Convenience stores. Convenience food. Convenience … care?

Yes. Retails clinics, a new model for ambulatory care that emphasizes patient convenience, have popped up all over the country. There are currently 1,000 retail clinics throughout the United States and RAND expects to see 6,000 by 2011. These one-stop medical shops are generally found in stores such as Target, CVS, and Walgreens (these three stores own 73 pecent of all retail clinics). With catchy titles like "Minute Clinic: You're Sick, We're Quick," the clinics contribute to a culture of convenience and offer a new way to deliver basic health care services. No appointment necessary, open nights and weekends, and wait times are minimal.

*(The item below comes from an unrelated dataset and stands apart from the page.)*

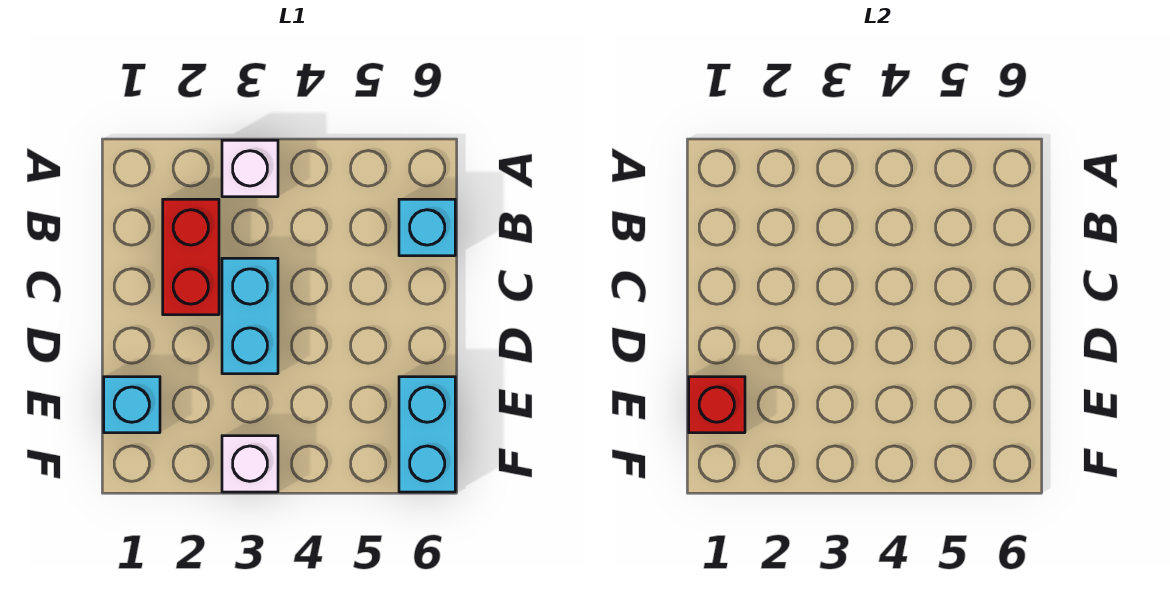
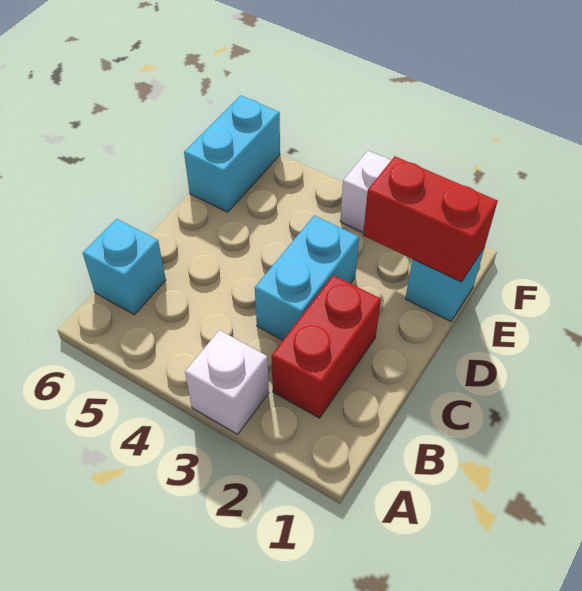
red 1x1 brick [689,377,745,433] -> red 1x2 brick [363,156,498,282]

Retail clinics may be a convenient and quick solution, say, if you have a terrible ear infection on a Saturday or come down with a sinus infection Monday night. But they have certainly caused some controversy within the medical community. Can health providers at these sites make accurate diagnoses? Provide appropriate follow-up care? Interrupt physician-patient relationships?

RAND Corporation has conducted several studies analyzing the role of retail clinics. Among the findings, RAND researchers concluded:

Patient Population. Retail clinics typically attract insured and uninsured patients who need basic care and do not have a regular care provider. Compared to patients seen by primary care physicians, retail clinic patients are more likely to be young adults (ages 18-44).

Locale. Most (88 percent) of U.S. retail clinics are found in major metropolitan areas. They are most likely to be located in areas with lower poverty rates and higher median incomes; they are less likely to be located in medically underserved areas.

SOURCE: Rudavsky, Pollack, and Mehrotra, 2009. Reprinted with permission.

(SOURCE: Rudavsky, Pollack, and Mehrotra, 2009.)

Quick and Simple. About 90 percent of visits to retail clinics are for 10 simple acute conditions and preventive care: upper respiratory infections, sinusitis, bronchitis, sore throat, immunizations, inner ear infections, swimmers ear, conjunctivitis, urinary tract infections, and either a screening test or blood test. The care is generally delivered by a nurse practitioner. Typically, people go to retail clinics for problems when they value convenience over a strong and on-going relationship with a primary care physician. About one in five visits to a PCP and one in ten visits to the emergency department are for problems that can be easily treated at a retail clinic.

Preventive Care. Some worry that retail clinic patients miss out on the critical preventive, follow-up and on-going care that goes along with having a regular primary care physician. Just 39 percent of patients at retail clinics said they had a regular primary care physician, while 80 percent of people surveyed across the nation report having a PCP. Research does not indicate that retail clinics adversely impact preventive care. Moreover, retail clinics can't disrupt a physician-patient relationship that never existed. 

Cost. For a select group of conditions, retail clinics provide lower-cost care at equal quality when compared to care delivered at other health care settings. 

Insurance Coverage. Patients visiting retail clinics back when they first opened were likely to pay for the care out-of-pocket, but now, patients are using insurance to cover their bills. The percentage of retail office visits paid for out-of-pocket dropped from 100 percent in 2000 to 16 percent in 2007.

Provider Shortage. Most of the conditions retail clinics address do not require the level of training of a physician. With a shortage of physicians (specifically, in the primary care field) and overburdened emergency departments, retail clinics could alleviate some of the stress on both of these care settings.

The findings, while not conclusive, provide a framework for the medical community as they work to determine the value, effectiveness and function of retail clinics. “There is a lot of curiosity and questions about retail health clinics because they are a new way of providing care in a system of health that has seen little change over the past 50 years in how care is delivered,” said Dr. Ateev Mehrotra, a professor at the University of Pittsburgh School of Medicine and researcher at RAND.